Stack frames on x86 ports

When all of a function's arguments fit into argument registers, building a stack frame is very simple (cf. vinsn save-lisp-context-no-stack-args):

(push (% ebp))
(mov (% esp) (% ebp))

After this, the stack looks like:

4(%ebp)	tagged return address
0(%ebp)	saved ebp
-4(%ebp)	locals
.
.
.
0(%esp)	top of stack

When some arguments must be pushed, it's a little more complicated. The caller first needs to reserve space for a stack frame, and then push any args. Say there's a function FOO that takes five args. In FOO's caller, we see something like:

(push ($ reserved-frame-marker))   ;could be NIL or 0 or some other GC-safe thing
(push ($ reserved-frame-marker))
(push <1st arg>)
(push <2nd arg>)
(push <3rd arg>)
(set-nargs 5)
(movl (@ 'FOO (% fn)) (% temp0))
(:talign 5)  ;align return address
(call (@ symbol.fcell (% temp0)))

Thus, on entry to FOO, the stack looks like this:

+ 20	reserved-frame-marker
+ 16	reserved-frame-marker
+ 12	arg1
+ 8	arg2
+ 4	arg3
0(%esp)	tagged return address

We now have to do a bit of shuffling to put the saved frame pointer and the return address into the reserved places on the stack.
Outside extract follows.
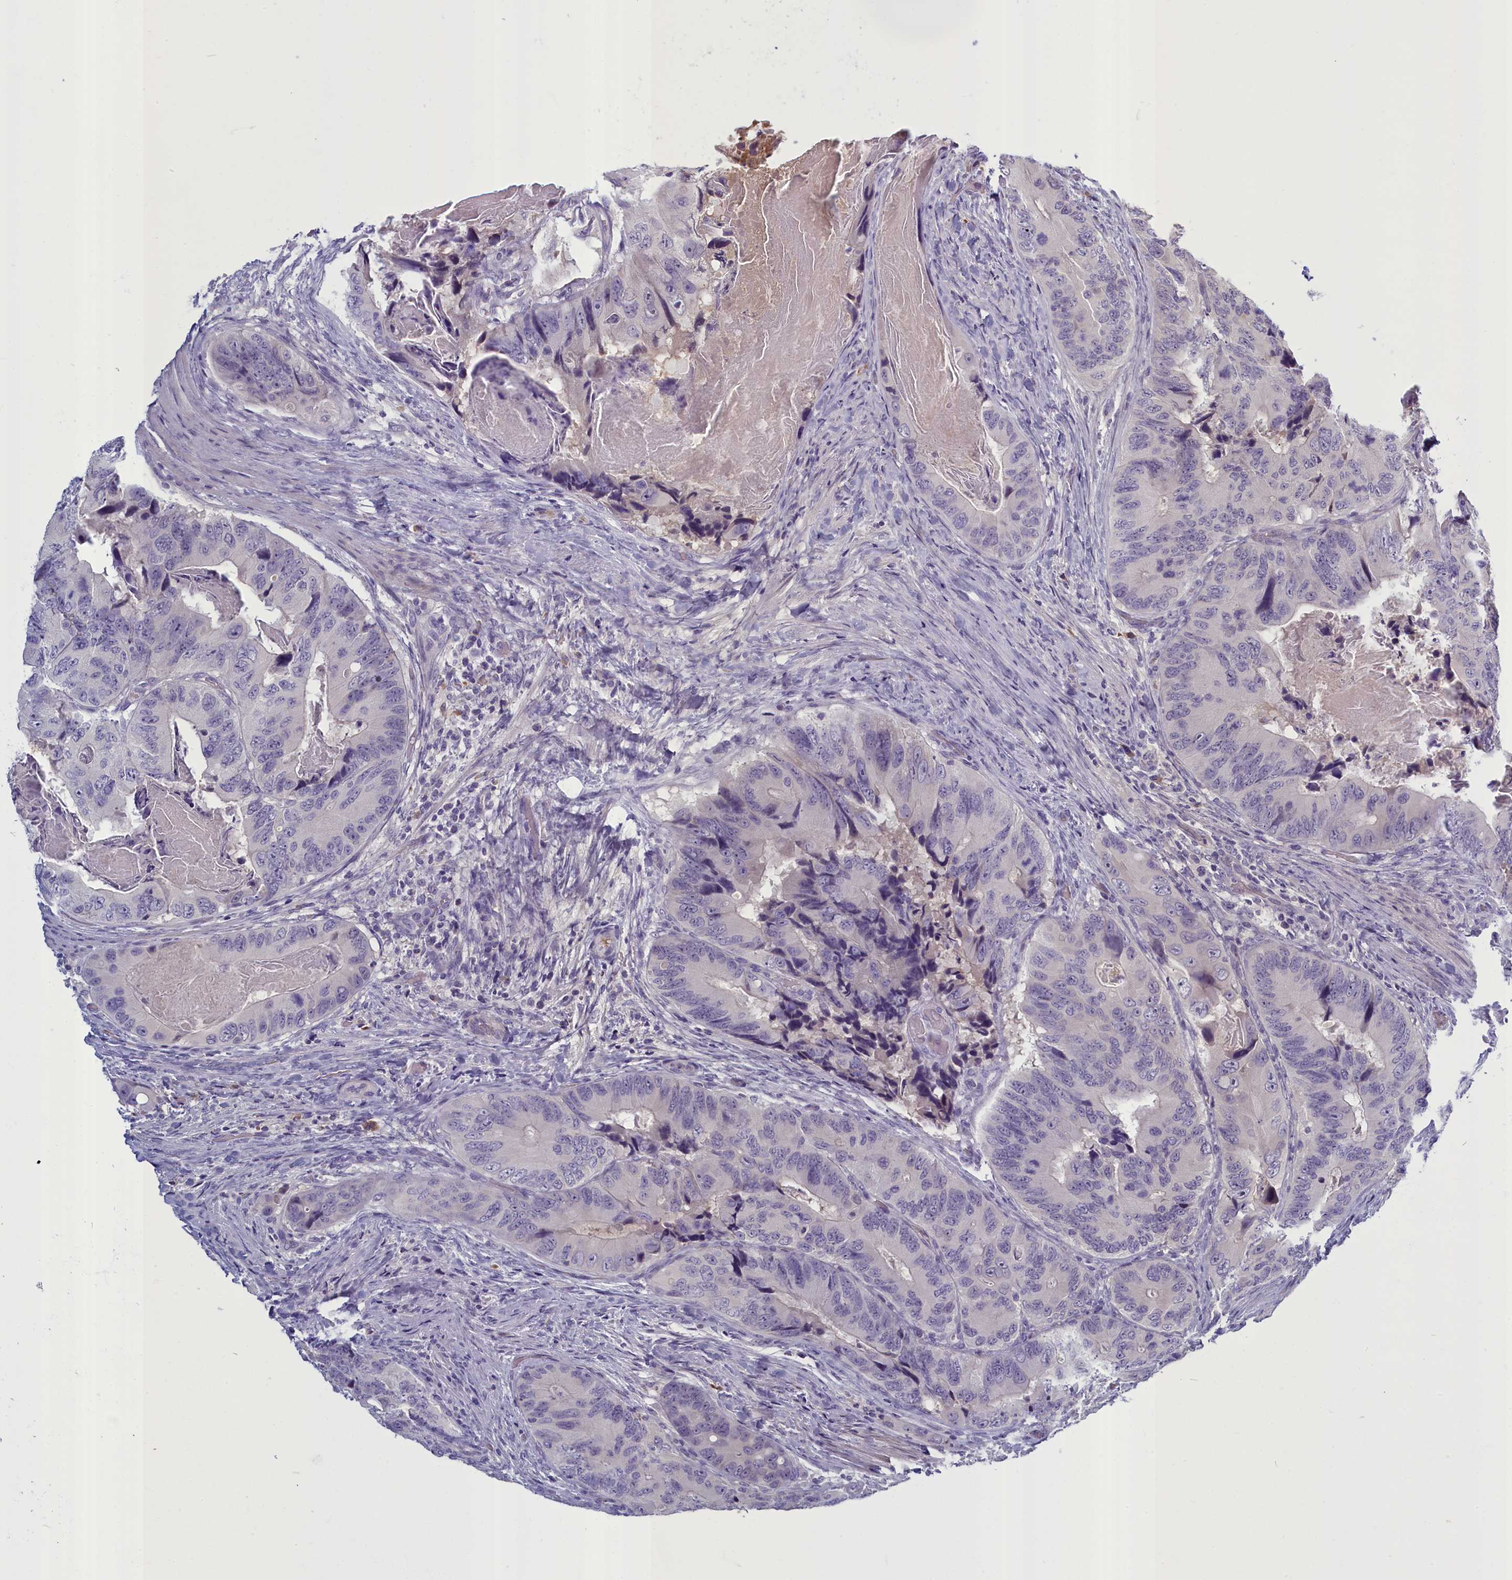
{"staining": {"intensity": "negative", "quantity": "none", "location": "none"}, "tissue": "colorectal cancer", "cell_type": "Tumor cells", "image_type": "cancer", "snomed": [{"axis": "morphology", "description": "Adenocarcinoma, NOS"}, {"axis": "topography", "description": "Colon"}], "caption": "Colorectal adenocarcinoma was stained to show a protein in brown. There is no significant staining in tumor cells.", "gene": "SV2C", "patient": {"sex": "male", "age": 84}}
The vinsn save-lisp-context-variable-arg-count does that with code like this:

(movl (% ebp) (@ 16 (% esp))  ;save old frame pointer
(leal (@ 16 (% esp)) (% ebp)) ;set new frame pointer
(popl (@ 4 (% ebp))           ;relocate return address

Now, the stack looks like this:

4(%ebp)	return address
0(%ebp)	saved ebp
-4(%ebp)	1st stack arg
-8(%ebp	2nd stack arg
-12(%ebp)	3rd stack arg

Returning is then a matter of popping the pushed args, and leave/ret.